Потому что она была его.

И после не хотелось ни говорить, ни даже думать, но Катрин всё же пробормотала усталым хрипловатым голосом, прижимаясь щекой к горячей мокрой груди.

— И всё же… в чем причина?

Зачем бороться за то, у чего не может быть будущего?

— В том, почему ты выстрелила.

========== IX ==========

Отсветы горящего в лампе огарка свечи танцевали на бронзовых ножках кронциркуля в такт корабельной качке, то сливаясь воедино — перетекая друг в друга, словно металл был облит маслом, а не светом, — то вновь распадаясь на отдельные искры. Джеймс смотрел на игру света так долго, что мог бы изобразить на пергаменте каждый ее перелив, если бы захотел. Смотрел и думал, рассеянно водя пальцами по гладкому металлу.

Капитан, я не думаю, что это так уж необходимо…

От разложенных на столе карт сейчас не было никакого проку. «Разящий» едва покачивался на мелких волнах, и его паруса бессильно обмякли при полном штиле. Море за окном было так спокойно — гладко почти как зеркало, — что отчетливо отражало не только поднимающуюся над горизонтом луну, но и россыпь ярких звезд. И невольно навевало чувство тревоги. Затишье перед бурей, не иначе. Перед разрушительным штормом, что ломает корабельные мачты, словно тонкие сухие прутья.

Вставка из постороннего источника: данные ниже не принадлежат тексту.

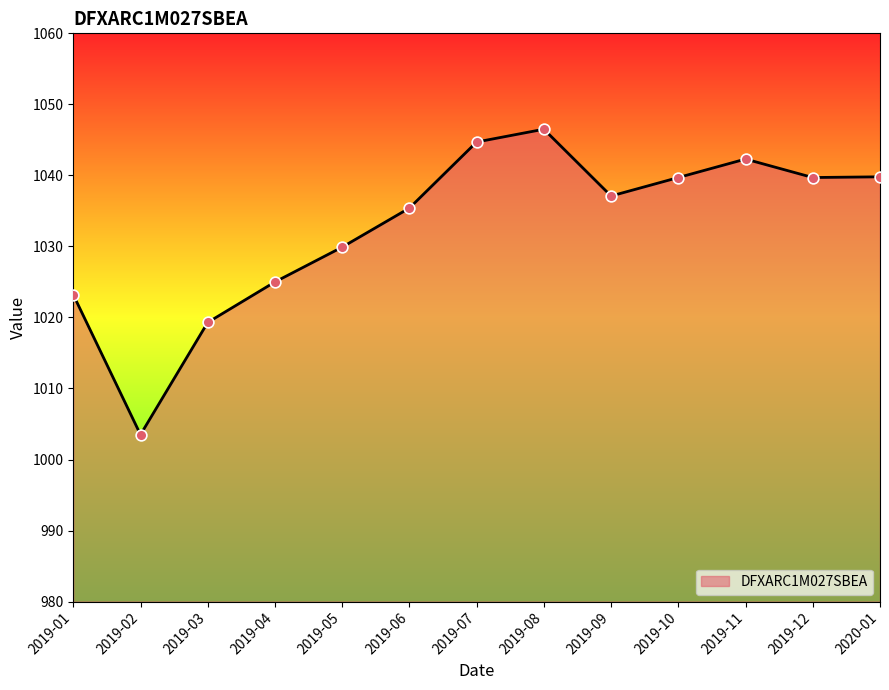

What is the ratio of the value at 2020-01 to the value at 2019-07?

1.0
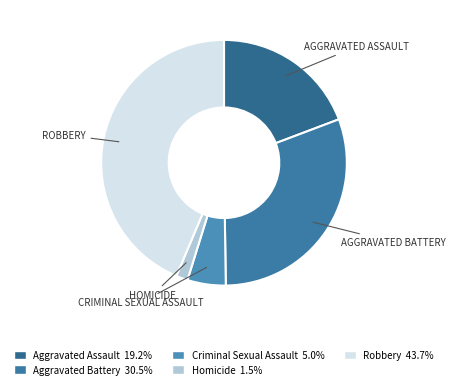

Rank the categories by value from highest to lowest.

Robbery, Aggravated Battery, Aggravated Assault, Criminal Sexual Assault, Homicide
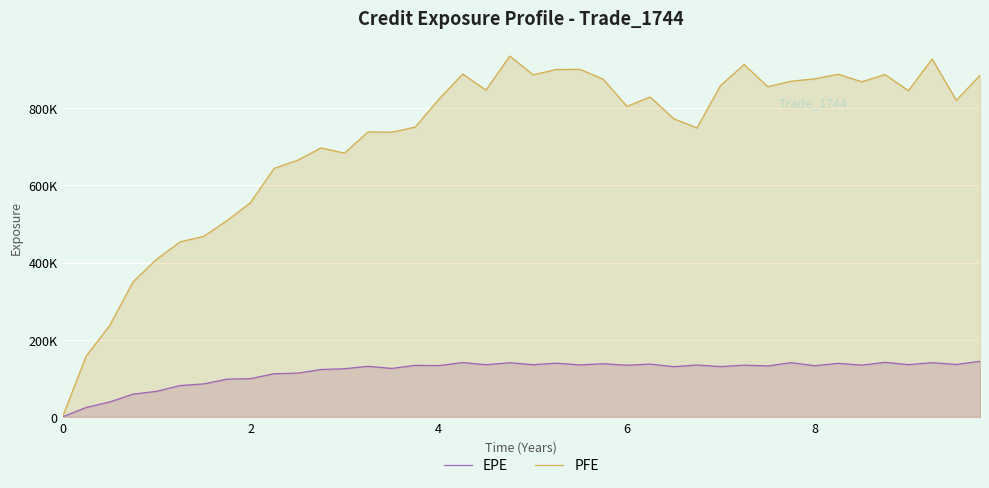

What is the value of the PFE point at the 6th from the left?

453834.0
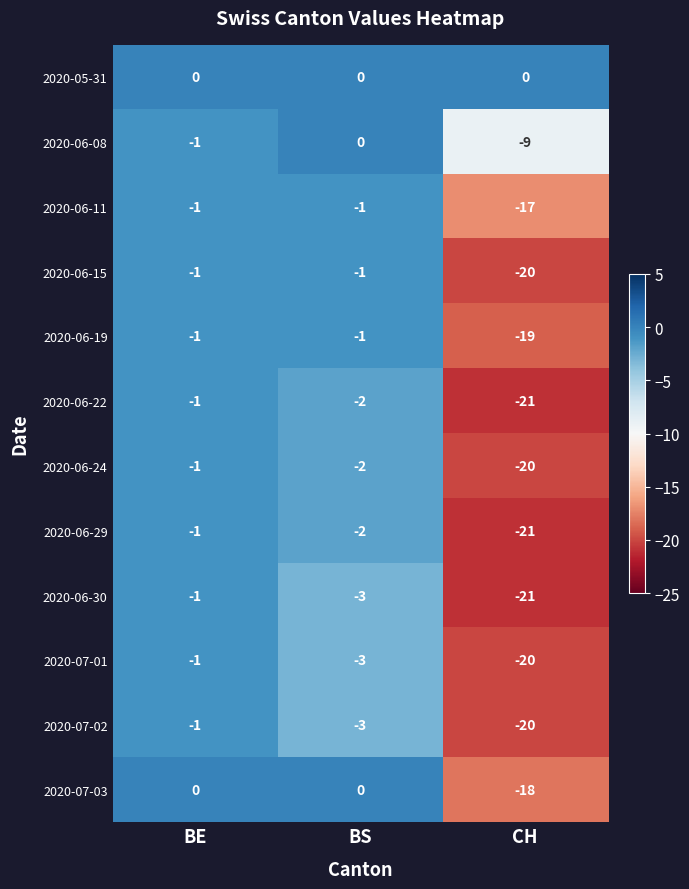

What is the sum of all 2020-06-19 values?

-21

И что же, мы бросим даму на произвол судьбы? Ее муж — друг губернатора Ямайки.

Пустые слова. Анри Деланнуа был последним человеком, который занимал его мысли. Но что бы сказал месье, если бы знал, как часто его жена коротает ночи в чужой каюте?

А вы подлец, лейтенант.

Разве? Не я впутал ее в воровство и морские сражения. Или красть и убивать уже за грех не считается, если это на благо Франции? Оставьте кровь и порох мужчинам, месье, женщину стоит беречь от этой грязи. Даже если сама она так не считает.